Facebook researchers believe that NetHack, the game, is well-tailored to testing, evaluating artificial intelligence models, and training. Thus, they released the NetHack learning Environment. It is a research tool to benchmark the robustness and generalize reinforcement learning agents.
Games have served as benchmarks for artificial intelligence for decades. Nevertheless, things kicked into gear in 2013. This is the same year when Google subsidiary, DeepMind, demonstrated an Artificial Intelligence system that could play Q*bert, Enduro, Beamrider, Seaquest, Space Invaders, Breakout, and Pong to superhuman levels. According to folk, like DeepMind cofounder Demis Hassabis, advancement is not merely improving the game design. Instead, they inform the development of systems, which might one day diagnose illness. Thus, they predict the use of complicated segment CT scans and protein structures.
It is more complicated than it initially seems. It gives tasks players to descend down more than 50 dungeon levels to retrieve a magical amulet. During that journey, they must use hundreds of items. Moreover, they have fight monsters while contending with productive interactions between the two. Levels in NetHack generates procedurally. Furthermore, every playthrough in the game is different. Facebook researchers note that it tests the limits of generalization of current state-of-the-art artificial intelligence.
With its lightweight architecture, NetHack has another advantage. A turn-based, ASCII-art world and a game engine written primarily in C can capture this complexity. It forgoes everything. Nevertheless, the most straightforward physics, while rendering symbols instead of pixels, allows models to learn fast. Moreover, it does this without the waste of computational resources on making observations or simulating dynamics.

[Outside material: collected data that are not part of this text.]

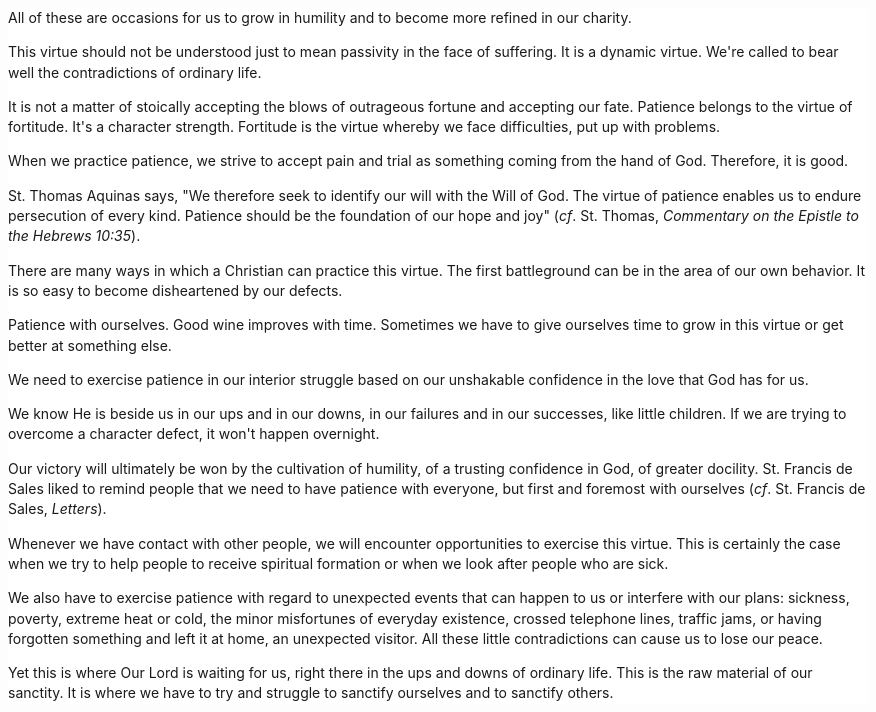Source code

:All of these are occasions for us to grow in humility and to become more
refined in our charity.

This virtue should not be understood just to mean passivity in the face
of suffering. It is a dynamic virtue. We\'re called to bear well the
contradictions of ordinary life.

It is not a matter of stoically accepting the blows of outrageous
fortune and accepting our fate. Patience belongs to the virtue of
fortitude. It\'s a character strength. Fortitude is the virtue whereby
we face difficulties, put up with problems.

When we practice patience, we strive to accept pain and trial as
something coming from the hand of God. Therefore, it is good.

St. Thomas Aquinas says, "We therefore seek to identify our will with
the Will of God. The virtue of patience enables us to endure persecution
of every kind. Patience should be the foundation of our hope and joy"
(*cf*. St. Thomas, *Commentary on the Epistle to the Hebrews 10:35*).

There are many ways in which a Christian can practice this virtue. The
first battleground can be in the area of our own behavior. It is so easy
to become disheartened by our defects.

Patience with ourselves. Good wine improves with time. Sometimes we have
to give ourselves time to grow in this virtue or get better at something
else.

We need to exercise patience in our interior struggle based on our
unshakable confidence in the love that God has for us.

We know He is beside us in our ups and in our downs, in our failures and
in our successes, like little children. If we are trying to overcome a
character defect, it won\'t happen overnight.

Our victory will ultimately be won by the cultivation of humility, of a
trusting confidence in God, of greater docility. St. Francis de Sales
liked to remind people that we need to have patience with everyone, but
first and foremost with ourselves (*cf*. St. Francis de Sales,
*Letters*).

Whenever we have contact with other people, we will encounter
opportunities to exercise this virtue. This is certainly the case when
we try to help people to receive spiritual formation or when we look
after people who are sick.

We also have to exercise patience with regard to unexpected events that
can happen to us or interfere with our plans: sickness, poverty, extreme
heat or cold, the minor misfortunes of everyday existence, crossed
telephone lines, traffic jams, or having forgotten something and left it
at home, an unexpected visitor. All these little contradictions can
cause us to lose our peace.

Yet this is where Our Lord is waiting for us, right there in the ups and
downs of ordinary life. This is the raw material of our sanctity. It is
where we have to try and struggle to sanctify ourselves and to sanctify
others.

Training sophisticated machine learning models in the cloud are prohibitively expensive, though. The University of Washington’s Grover is tailored for both the detection and generation of fake news. So, according to a recent Synced report, Washington’s Grover University cost $25,000 to train over two weeks. To prepare its GPT-2 language model, OpenAI racked up $256 per hour. Moreover, Google spent around $6,912 to train BERT. BERT is a bidirectional transformer model that redefined what was state of the art, for 11 processing tasks for natural language.
A single high-end graphics card is enough to train artificial intelligence-driven NetHack agents hundreds of millions of steps a day using the framework of TorchBeast. It supports further scaling by adding more graphics machines or cards. In a reasonable time frame, Agents may even experience billions of steps in the environment, while still challenging the limits of what current artificial intelligence techniques can achieve.
Without the computational costs of other challenging simulation environments, NetHack presents a challenge that is on the frontier of current methods. Reinforcement learning (standard deep) agents are currently operating on NetHack to explore only a fraction of the overall game. That is what Facebook researchers wrote this week in a preprint paper. To make progress in that challenging new environment, we will have to move beyond the age of tabula rasa learning.
The NetHack Learning Environment consists of three components: a baseline agent, a Python interface to NetHack using the accessible OpenAI Gym API, and a suite of benchmark tasks. Moreover, it includes seven benchmark tasks. Those tasks would measure against the agent’s measure.